Recently, I caught up with a friend from university. In the 20 years since we met, he’s pursued a career as an academic scientist. I have become a commercial barrister. Over coffee, my friend was surprised that I was planning on doing a few hours work later that day (a Sunday). He asked when things would change so that I could write a history book (his understanding being that this was part of the natural career progression at the bar).

Once I’d finished making flippant comments about his charming but possibly old-fashioned perception of the bar, I paused to think. Could or should I want to work fewer days in the week? Did I have to work at a weekend?

Working hours are a hot topic generally. Articles about the four-day week and the benefits of a taking breaks from work have been popping up in the press.

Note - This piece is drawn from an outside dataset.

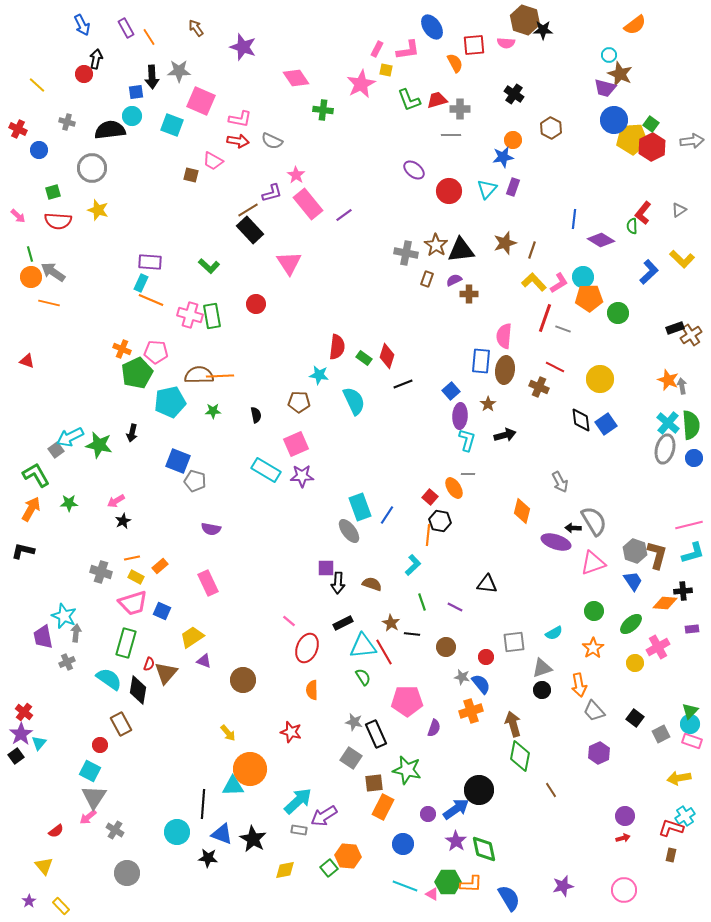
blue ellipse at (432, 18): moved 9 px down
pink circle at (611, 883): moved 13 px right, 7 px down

There have been two recent reports on the topic; one from the think-tank Autonomy “The Shorter Working Week” and one analysing a four-day week pilot conducted by Perpetual Guardian, a New Zealand financial services company.

Moreover, in January 2019 Richard Atkins QC, chair of the Bar gave an interview to The Times in which, as the headline put it, he “…calls for end of email tyranny”. While he mostly had the criminal bar in mind, his remarks were not limited to those practitioners. Few could disagree with his observations that “technology is very good but it does suck us into a 24/7 365 days a year culture,” and that “there is a danger that we are expected to be on parade 24 hours a day, seven days a week and that isn’t good for anybody.

Finally, I looked at the Bar Council’s 2017 Working Lives survey. Even[1] in purely chancery or commercial areas some 40% of respondents were unable to agree with the statement “I am happy with my working hours”. The survey and anecdotal evidence suggests that the problem is long or unpredictable hours. I therefore asked myself, could the four-day week bring benefits for the self-employed bar? What other solutions might there be?

Is the four-day week a solution?

The recent Perpetual Guardian trial showed that there had been no reduction in output and that employees were happier with improved work-life balance. The employees worked fewer days but the reward for the employer remained the same. The full benefits of the four-day week do not, however, translate perfectly to the self-employed sphere (indeed, the Autonomy report which advocates a four-day week refers to the self-employed only once). There are financial and logistical issues.

Other than for trial work, much work at the self-employed commercial bar is remunerated with an hourly rate. It is not possible simply to work less but maintain the same fee income. The advantage of improved productivity cannot exist.

Even if a barrister were to choose to exchange time for money, there are also significant logistical challenges to a four-day week. Notably, hearings are fixed for every day of the week. That’s not to say it’s impossible to work a four-day week and I know one or two barristers who do so successfully. However, some flexibility is required if full week hearings are to be accommodated. For most people the four-day week is not likely to be the answer to their unhappiness with working hours.

How else can working hours be controlled?                                                                

The simple way to avoid too much work is just to say no. That may not be realistic. As Riaz Hussain QC observed in his blog, there is always the fear of work famine and, sometimes, it’s just not easy to predict how long a task will take.

Controlling working hours is desirable though. A range of studies show that taking breaks from work improves wellbeing and effectiveness. That would benefit all involved in a case and, ultimately, the client. Taking breaks (even lunchbreaks) only works if they are used for activities unrelated to work. That requires switching off from your email.

The problem is that, as Richard Atkins QC recognised in his Times interview, sometimes in commercial work it is necessary to deal with emails and telephone conferences at non-standard hours. For example, in international litigation, a strategy call may be required between a client in the Far East and their lawyers in London and on the West Coast of the USA.

However, these genuine emergencies and unavoidable situations are not the basis for many evening and weekend email exchanges. The question is how can these be avoided, or the stress generated reduced? Better planning is one answer. Another approach is a ‘protocol’ for emails. While a formal protocol might be developed, there is room now for everyone to adopt a sensible approach to sending emails outside traditional working hours.

One of the great advantages of the self-employed bar is freedom of choice about when to work – deadlines permitting I can choose to leave early one day and catch-up on a Sunday. However, there is a danger that by doing what is convenient for me, I inadvertently impose stress on others. For example, where my choice to work on a Sunday generates emails to others, it may place them under (real or imagined) pressure to respond. This could be avoided by making clear that no response is wanted or expected until normal working hours. Another answer is to write the emails as drafts and send them only once the working day has begun.

There is unlikely to be one solution that fits all people or all cases. Finding the right answer may take time and is worth discussing in any new working relationship. If those discussions become normal, I believe it can only serve to improve the efficiency with which cases are conducted and, most importantly for this blog, the wellbeing of all involved.

[1] The situation was much worse for, particularly, family and criminal practitioners.

Josephine Davies (2006 call) is a barrister at 20 Essex Street. She is the LCLCBA representative on the Wellbeing at the Bar Working Group. The views expressed are her own.